● Task statement
Please state how many of the derailed tanker cars caught fire near Mosier, according to the article about the oil train crash.

Oil Train Crashes, Burns & Leaks into the Columbia River

Back in 2013, EW did a public records request to find out how much oil was rolling through Eugene on railroad tanker cars. The request was swiftly denied by Oregon’s Attorney General’s office citing a post 9/11 security exemption. After all, if terrorists were to find out how much explosive Bakken crude was rolling through town, what would they do with that knowledge?

As the citizens of Mosier found out on Friday, June 3, oil trains don’t need terrorists to blow them up. Sixteen oil tanker cars derailed near the small town of Mosier, along the Columbia River near Hood River, and four of them caught fire. A huge plume of smoke was visible from across the river. Mosier School was evacuated, as were 60 to 70 homes. Residents had to boil water and were told not to flush toilets or run water down drains for several days. A sheen of oil subsequently appeared in the river.

Records in a dataset:
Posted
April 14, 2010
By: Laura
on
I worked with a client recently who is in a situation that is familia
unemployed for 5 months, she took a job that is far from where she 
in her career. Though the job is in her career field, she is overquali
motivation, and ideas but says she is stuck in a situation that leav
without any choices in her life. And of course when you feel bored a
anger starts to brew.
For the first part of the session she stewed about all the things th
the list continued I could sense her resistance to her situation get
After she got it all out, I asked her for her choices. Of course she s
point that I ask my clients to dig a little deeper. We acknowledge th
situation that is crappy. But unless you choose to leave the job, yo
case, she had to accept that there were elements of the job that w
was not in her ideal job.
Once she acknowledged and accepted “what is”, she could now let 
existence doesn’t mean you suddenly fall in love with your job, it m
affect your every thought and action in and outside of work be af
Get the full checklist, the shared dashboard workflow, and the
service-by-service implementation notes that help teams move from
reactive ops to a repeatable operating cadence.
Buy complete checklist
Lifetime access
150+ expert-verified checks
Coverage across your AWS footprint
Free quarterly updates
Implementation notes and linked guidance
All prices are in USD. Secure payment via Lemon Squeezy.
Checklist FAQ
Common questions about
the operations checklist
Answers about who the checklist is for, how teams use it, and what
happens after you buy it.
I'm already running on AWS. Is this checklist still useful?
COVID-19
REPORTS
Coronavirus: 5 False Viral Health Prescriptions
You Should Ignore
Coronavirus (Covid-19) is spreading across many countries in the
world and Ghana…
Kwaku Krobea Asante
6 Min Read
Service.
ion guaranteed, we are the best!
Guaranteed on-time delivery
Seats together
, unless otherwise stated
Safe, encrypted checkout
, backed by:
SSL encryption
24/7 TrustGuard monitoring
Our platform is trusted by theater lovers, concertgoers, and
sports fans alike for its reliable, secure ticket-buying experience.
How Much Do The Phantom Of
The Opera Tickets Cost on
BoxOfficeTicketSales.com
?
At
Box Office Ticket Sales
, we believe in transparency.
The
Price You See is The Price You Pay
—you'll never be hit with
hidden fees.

● Response for this exercise
Four of the sixteen derailed tanker cars caught fire.